■ **Work instructions**: Pull out each line from the entries below in which the word "upper" appears.

****

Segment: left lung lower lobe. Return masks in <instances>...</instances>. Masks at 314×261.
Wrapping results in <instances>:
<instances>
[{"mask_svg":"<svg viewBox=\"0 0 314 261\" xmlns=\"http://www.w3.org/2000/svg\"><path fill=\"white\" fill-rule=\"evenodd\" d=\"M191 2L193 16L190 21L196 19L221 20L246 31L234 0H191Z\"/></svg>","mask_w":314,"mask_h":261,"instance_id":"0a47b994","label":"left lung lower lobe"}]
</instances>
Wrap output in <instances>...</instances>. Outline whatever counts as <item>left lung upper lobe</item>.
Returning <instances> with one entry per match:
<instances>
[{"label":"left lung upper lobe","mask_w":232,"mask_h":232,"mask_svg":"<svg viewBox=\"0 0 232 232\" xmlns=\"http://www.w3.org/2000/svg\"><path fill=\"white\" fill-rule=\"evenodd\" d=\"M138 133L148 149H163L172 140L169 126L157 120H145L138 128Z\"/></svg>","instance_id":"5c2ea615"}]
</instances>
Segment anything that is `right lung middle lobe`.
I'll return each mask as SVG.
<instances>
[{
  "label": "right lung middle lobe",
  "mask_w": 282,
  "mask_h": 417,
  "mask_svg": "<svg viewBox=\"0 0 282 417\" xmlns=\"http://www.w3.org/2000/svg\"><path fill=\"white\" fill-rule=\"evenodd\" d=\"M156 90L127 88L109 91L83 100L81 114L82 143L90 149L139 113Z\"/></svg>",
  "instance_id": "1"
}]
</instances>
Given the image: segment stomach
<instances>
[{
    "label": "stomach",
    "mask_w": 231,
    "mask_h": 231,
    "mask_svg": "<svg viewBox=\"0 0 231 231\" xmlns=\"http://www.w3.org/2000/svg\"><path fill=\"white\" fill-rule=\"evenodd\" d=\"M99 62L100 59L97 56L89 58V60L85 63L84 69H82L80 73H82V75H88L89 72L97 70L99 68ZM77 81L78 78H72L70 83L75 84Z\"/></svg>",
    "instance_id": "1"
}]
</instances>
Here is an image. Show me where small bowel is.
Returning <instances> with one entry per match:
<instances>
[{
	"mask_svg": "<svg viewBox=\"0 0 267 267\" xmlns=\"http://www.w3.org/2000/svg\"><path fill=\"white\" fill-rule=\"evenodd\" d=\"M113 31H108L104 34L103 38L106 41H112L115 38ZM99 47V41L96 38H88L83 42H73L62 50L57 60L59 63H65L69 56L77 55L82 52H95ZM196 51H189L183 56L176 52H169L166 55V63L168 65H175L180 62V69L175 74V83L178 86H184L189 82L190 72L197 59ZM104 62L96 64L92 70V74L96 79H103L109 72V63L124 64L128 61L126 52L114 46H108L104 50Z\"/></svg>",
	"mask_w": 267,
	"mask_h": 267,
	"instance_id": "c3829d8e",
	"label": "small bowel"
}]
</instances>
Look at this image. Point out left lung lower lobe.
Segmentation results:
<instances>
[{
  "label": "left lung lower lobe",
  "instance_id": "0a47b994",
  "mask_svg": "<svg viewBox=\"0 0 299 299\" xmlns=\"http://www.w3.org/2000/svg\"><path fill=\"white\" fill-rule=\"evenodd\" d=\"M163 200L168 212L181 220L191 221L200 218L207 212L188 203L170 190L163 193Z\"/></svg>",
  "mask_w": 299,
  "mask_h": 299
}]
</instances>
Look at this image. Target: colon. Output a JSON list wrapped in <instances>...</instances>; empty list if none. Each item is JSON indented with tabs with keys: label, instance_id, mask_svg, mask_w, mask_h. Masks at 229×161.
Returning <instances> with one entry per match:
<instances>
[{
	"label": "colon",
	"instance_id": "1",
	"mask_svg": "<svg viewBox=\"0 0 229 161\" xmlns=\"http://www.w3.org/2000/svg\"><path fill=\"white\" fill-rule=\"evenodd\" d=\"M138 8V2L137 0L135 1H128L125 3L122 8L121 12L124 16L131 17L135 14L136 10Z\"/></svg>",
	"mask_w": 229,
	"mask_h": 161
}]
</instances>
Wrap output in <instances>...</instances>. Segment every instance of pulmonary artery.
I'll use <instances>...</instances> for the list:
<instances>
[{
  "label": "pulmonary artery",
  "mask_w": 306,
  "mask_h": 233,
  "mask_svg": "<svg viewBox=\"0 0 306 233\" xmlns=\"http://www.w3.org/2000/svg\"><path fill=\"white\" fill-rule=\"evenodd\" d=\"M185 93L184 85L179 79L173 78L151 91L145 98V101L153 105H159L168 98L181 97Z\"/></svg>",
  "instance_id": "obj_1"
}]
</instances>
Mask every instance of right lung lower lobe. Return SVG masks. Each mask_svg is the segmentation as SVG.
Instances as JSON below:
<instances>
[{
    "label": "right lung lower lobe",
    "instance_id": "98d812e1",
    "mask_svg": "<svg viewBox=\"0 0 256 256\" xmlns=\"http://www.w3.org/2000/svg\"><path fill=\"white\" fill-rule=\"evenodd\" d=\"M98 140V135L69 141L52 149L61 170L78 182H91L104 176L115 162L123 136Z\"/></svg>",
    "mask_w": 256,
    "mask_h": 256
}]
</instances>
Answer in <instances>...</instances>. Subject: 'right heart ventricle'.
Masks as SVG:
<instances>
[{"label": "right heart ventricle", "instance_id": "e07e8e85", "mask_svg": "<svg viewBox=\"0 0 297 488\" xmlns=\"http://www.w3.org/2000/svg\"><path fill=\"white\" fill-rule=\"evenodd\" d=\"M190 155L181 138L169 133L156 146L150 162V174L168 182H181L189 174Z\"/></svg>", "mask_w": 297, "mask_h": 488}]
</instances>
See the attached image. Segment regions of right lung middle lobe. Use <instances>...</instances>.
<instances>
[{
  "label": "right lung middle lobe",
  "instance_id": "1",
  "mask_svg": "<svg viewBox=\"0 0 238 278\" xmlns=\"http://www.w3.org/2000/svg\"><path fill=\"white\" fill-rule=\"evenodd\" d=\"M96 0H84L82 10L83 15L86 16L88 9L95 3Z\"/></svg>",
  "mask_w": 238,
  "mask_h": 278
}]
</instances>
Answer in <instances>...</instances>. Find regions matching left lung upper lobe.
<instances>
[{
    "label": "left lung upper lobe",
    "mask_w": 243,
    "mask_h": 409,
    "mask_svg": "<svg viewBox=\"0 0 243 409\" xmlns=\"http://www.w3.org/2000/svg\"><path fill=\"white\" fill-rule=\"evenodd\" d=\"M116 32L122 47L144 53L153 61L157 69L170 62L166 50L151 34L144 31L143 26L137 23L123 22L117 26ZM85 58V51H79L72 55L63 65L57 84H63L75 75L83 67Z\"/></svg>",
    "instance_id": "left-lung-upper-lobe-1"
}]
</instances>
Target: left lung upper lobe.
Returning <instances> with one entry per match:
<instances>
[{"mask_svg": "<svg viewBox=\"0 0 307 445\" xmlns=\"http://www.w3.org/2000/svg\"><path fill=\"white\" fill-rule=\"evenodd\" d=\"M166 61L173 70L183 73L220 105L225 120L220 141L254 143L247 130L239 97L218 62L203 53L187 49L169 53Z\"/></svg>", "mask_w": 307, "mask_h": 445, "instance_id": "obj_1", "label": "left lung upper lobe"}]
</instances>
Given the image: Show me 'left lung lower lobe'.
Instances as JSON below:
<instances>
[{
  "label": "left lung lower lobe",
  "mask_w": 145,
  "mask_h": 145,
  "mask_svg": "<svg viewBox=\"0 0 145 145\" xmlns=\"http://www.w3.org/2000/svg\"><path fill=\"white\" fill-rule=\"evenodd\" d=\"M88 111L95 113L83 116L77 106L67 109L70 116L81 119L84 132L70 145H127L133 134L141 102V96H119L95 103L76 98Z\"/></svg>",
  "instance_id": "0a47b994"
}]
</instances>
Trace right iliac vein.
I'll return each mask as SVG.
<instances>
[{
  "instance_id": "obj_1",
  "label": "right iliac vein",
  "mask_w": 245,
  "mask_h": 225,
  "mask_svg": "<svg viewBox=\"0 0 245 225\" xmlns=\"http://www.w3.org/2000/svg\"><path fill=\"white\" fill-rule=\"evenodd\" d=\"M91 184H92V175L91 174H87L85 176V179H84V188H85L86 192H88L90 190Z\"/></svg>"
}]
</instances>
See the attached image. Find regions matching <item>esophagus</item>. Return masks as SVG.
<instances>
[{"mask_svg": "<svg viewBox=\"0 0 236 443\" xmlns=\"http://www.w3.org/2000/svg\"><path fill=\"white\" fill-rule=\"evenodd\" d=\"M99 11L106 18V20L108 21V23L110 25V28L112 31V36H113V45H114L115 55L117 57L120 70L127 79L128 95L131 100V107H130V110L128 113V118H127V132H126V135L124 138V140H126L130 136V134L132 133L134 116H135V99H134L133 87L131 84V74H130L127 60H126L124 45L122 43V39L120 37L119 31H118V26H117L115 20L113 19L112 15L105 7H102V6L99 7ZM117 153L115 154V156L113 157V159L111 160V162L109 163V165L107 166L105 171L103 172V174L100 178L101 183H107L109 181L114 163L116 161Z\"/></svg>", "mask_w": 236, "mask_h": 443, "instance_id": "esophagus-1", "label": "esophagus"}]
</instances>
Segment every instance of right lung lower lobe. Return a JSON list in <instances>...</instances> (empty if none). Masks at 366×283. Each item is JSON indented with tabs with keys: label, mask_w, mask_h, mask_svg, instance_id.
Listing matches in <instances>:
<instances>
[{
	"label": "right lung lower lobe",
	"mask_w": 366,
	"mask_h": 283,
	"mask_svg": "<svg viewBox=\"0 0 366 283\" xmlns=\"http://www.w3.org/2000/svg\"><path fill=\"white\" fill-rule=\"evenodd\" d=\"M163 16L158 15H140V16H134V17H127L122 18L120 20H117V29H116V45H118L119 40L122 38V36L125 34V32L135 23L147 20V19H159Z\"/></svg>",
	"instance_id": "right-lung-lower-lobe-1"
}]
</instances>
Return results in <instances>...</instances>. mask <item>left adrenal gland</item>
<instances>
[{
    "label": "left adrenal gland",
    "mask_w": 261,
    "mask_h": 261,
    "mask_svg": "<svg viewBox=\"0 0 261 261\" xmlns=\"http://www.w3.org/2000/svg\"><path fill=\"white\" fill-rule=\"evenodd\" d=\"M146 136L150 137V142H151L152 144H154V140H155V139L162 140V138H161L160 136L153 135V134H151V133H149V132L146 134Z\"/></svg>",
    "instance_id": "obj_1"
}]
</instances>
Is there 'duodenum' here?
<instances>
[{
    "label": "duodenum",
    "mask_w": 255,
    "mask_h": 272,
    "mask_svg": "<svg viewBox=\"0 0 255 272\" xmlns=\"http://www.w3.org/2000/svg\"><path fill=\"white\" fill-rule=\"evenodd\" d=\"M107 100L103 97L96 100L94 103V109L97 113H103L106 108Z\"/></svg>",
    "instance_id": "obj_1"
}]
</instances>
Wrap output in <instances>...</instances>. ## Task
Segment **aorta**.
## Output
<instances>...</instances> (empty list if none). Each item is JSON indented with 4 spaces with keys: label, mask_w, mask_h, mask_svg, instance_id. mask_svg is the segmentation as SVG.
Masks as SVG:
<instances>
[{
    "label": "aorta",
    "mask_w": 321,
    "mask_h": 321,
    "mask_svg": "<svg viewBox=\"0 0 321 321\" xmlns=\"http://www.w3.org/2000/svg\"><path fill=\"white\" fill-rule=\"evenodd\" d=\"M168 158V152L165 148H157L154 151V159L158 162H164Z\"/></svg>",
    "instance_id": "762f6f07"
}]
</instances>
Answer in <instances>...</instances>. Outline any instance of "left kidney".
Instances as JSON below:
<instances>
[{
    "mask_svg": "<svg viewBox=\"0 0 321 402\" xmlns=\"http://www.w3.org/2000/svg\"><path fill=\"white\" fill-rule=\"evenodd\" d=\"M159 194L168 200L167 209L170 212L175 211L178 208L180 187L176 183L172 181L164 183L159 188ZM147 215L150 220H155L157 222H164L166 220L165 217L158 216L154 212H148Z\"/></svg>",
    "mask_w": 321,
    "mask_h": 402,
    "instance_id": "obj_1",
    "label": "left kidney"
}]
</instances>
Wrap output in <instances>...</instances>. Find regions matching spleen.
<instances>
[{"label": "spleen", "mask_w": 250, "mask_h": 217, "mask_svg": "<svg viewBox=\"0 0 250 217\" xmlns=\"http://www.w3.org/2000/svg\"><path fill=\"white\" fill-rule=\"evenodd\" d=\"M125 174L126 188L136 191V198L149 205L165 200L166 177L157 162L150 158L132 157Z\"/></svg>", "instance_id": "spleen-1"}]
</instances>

****

■ **Output for this task**:
Wrap output in <instances>...</instances>. Outline whatever counts as <item>left lung upper lobe</item>.
[{"label":"left lung upper lobe","mask_w":232,"mask_h":232,"mask_svg":"<svg viewBox=\"0 0 232 232\" xmlns=\"http://www.w3.org/2000/svg\"><path fill=\"white\" fill-rule=\"evenodd\" d=\"M138 133L148 149H163L172 140L169 126L157 120H145L138 128Z\"/></svg>","instance_id":"5c2ea615"}]
Answer in <instances>...</instances>. Find regions matching left lung upper lobe.
    "label": "left lung upper lobe",
    "instance_id": "left-lung-upper-lobe-1"
Target: left lung upper lobe.
[{"mask_svg": "<svg viewBox=\"0 0 307 445\" xmlns=\"http://www.w3.org/2000/svg\"><path fill=\"white\" fill-rule=\"evenodd\" d=\"M166 61L173 70L183 73L220 105L225 120L220 141L254 143L247 130L239 97L218 62L203 53L187 49L169 53Z\"/></svg>", "mask_w": 307, "mask_h": 445, "instance_id": "obj_1", "label": "left lung upper lobe"}]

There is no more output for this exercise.